The mitogenic activity in the unfractionated mixture of proteins released from adult bovine bone matrix during demineralization with ethylenediaminetetraacetate (EDTA) has been examined. Bovine bone extract (BBE) from 1 to 25 μg protein per ml stimulated proliferation of chick embryo calvaria bone cells, newborn mouse bone cells, and osteoblastlike cell lines MMB-1 and ROS 17/2.8. BBE also stimulated DNA synthesis in cells from chick embryo cartilage, skin and skeletal muscle tissues and fibroblastlike BALB/c 3T3 and NRK cells. BBE contained β transforming growth factor (TGF) activity (NRK cell colony formation in soft agar in the presence of epidermal growth factor EGF).
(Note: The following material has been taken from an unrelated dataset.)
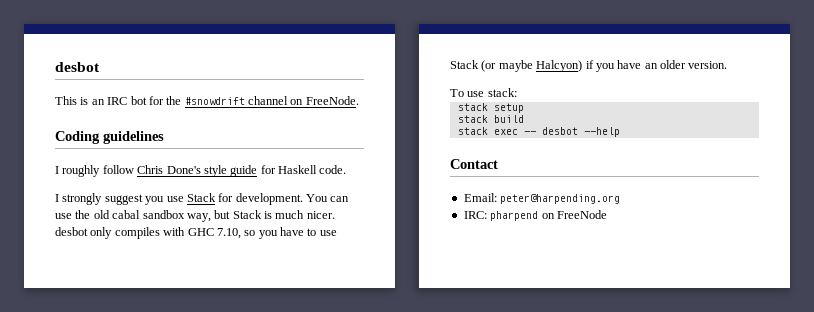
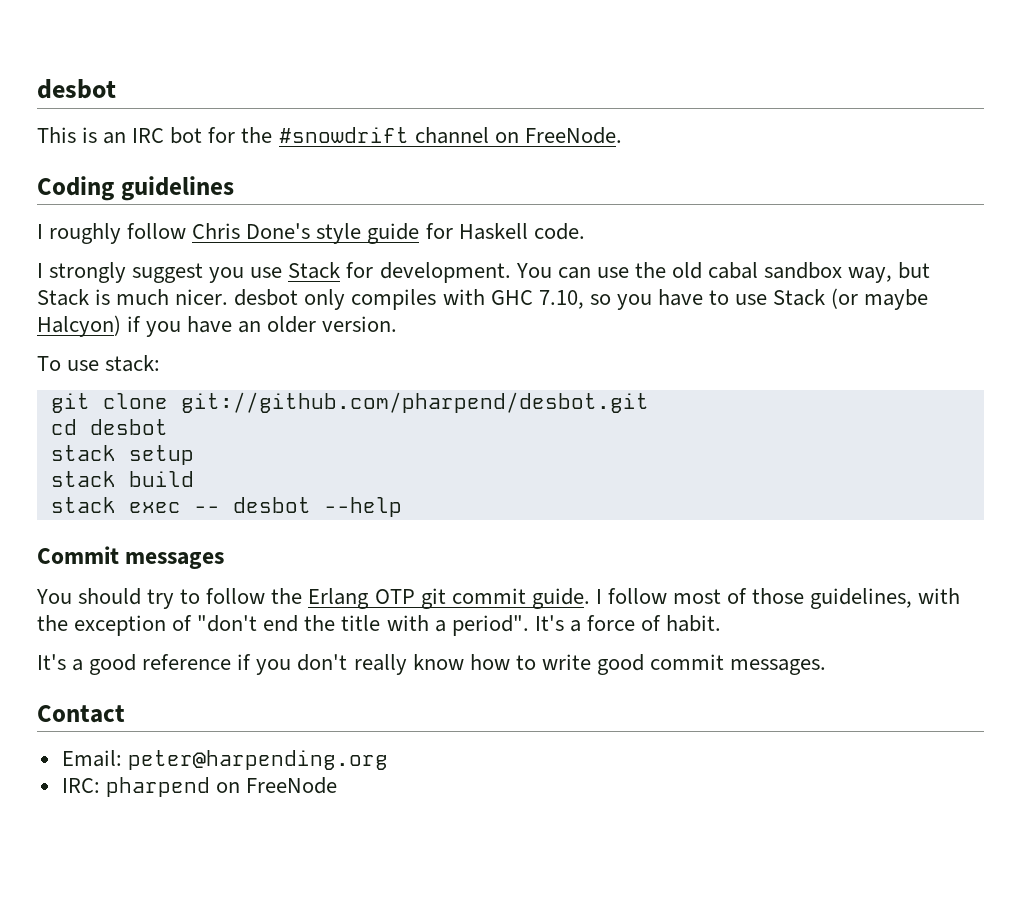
(517, 92) none -> [50,392,649,413] [50,419,168,435] // git clone git://github.com/pharpend/desbot.git // cd desbot
(620, 132) none -> [37,546,225,569] [36,588,961,609] [37,615,722,636] [37,654,827,675] // Commit messages // You should try to follow the Erlang OTP git commit guide. I follow most of those guidelines, with the exception of "don't end the title with a period". It's a force of habit. // It's a good reference if you don't really know how to write good commit messages.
The cell specificity results suggest that (1) BBE contains more than one growth factor, including a βTGF and a factor that is not specific for bone cells, and (2) all of the bone derived growth factor activities that have been described previously, including SGF, are apparently present in BBE. Maximal stimulation of chick embryo calvarial cell DNA synthesis by BBE was equal to or exceeded maximal stimulation by nonosseous growth factors that have been reported to stimulate DNA synthesis in bone organ cultures (EGF, fibroblast growth factor, platelet-derived growth factor, insulinlike growth factor I, and multiplication stimulating activity). Combinations of BBE with maximally stimulatory concentrations of each growth factor stimulated DNA synthesis to a greater magnitude than did each growth factor alone. These results suggest that combinations of bone derived and systemic factors can coordinately stimulate bone cell proliferation.